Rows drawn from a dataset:
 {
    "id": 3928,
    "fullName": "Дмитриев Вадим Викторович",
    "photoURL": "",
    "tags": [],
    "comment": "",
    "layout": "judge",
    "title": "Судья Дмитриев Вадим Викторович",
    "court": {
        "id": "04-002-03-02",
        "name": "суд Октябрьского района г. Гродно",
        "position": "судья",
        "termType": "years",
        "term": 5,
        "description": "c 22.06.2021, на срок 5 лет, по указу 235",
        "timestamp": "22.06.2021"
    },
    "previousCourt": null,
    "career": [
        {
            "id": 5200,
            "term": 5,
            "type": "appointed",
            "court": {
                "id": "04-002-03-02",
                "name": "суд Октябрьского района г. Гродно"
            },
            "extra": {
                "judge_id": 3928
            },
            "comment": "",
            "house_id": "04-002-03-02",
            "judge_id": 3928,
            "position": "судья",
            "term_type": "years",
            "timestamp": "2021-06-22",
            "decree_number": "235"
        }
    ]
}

* * *

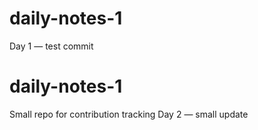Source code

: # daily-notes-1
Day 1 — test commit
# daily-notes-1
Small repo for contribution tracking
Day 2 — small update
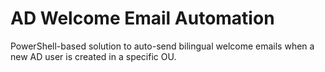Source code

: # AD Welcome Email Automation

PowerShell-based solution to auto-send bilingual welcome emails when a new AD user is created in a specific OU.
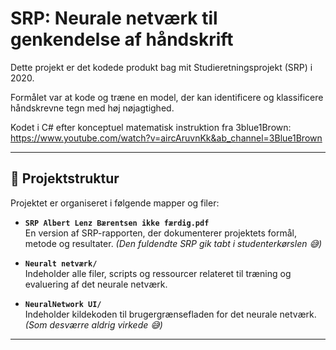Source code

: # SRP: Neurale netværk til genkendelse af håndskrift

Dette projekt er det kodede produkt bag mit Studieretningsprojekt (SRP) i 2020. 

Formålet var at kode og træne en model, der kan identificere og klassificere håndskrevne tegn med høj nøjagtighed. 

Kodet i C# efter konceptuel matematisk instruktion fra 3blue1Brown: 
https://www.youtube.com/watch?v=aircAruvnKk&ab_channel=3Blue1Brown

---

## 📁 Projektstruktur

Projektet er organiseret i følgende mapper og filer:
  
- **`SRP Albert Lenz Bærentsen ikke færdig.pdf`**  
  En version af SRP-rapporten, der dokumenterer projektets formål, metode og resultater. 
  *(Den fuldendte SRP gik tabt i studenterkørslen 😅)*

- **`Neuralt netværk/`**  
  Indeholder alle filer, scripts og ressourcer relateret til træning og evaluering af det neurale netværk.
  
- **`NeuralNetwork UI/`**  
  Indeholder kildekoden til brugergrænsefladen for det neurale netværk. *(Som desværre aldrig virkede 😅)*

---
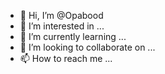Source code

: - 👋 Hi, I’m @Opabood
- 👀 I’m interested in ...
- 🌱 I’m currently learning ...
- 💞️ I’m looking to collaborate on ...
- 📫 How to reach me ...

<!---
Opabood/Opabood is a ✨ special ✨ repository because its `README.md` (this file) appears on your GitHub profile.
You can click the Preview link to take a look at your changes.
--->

...

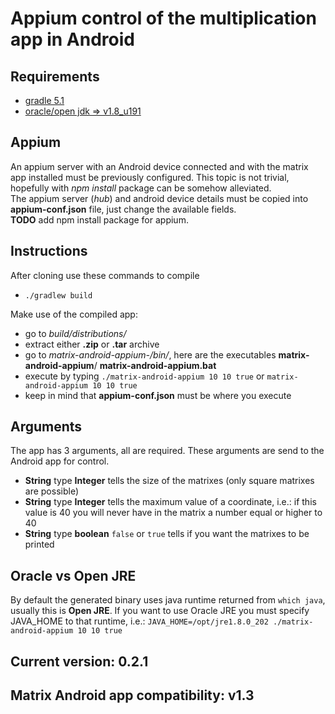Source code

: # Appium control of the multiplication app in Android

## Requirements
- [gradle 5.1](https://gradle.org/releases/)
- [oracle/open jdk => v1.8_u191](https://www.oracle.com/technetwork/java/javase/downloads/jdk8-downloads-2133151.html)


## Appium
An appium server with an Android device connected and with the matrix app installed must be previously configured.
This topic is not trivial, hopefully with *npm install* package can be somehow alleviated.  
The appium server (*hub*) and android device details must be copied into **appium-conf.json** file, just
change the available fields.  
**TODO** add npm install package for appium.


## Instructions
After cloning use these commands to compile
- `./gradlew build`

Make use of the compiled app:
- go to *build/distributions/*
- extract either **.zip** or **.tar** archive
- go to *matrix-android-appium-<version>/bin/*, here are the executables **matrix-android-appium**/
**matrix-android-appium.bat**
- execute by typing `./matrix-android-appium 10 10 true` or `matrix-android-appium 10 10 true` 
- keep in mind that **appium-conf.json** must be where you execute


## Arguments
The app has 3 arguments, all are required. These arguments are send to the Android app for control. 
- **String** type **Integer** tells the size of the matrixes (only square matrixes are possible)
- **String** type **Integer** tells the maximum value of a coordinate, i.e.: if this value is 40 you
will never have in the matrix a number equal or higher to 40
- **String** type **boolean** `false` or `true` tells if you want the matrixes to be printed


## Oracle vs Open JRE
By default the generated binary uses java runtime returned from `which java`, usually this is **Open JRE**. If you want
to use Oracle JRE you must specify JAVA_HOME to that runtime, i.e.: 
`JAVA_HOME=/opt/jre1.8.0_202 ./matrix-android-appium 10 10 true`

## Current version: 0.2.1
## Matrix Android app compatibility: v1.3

Exercise goal: Pick out every line in the rows above that contains the word "Октябрьского", and copy each of those lines.

Result for this task:
        "name": "суд Октябрьского района г. Гродно",
                "name": "суд Октябрьского района г. Гродно"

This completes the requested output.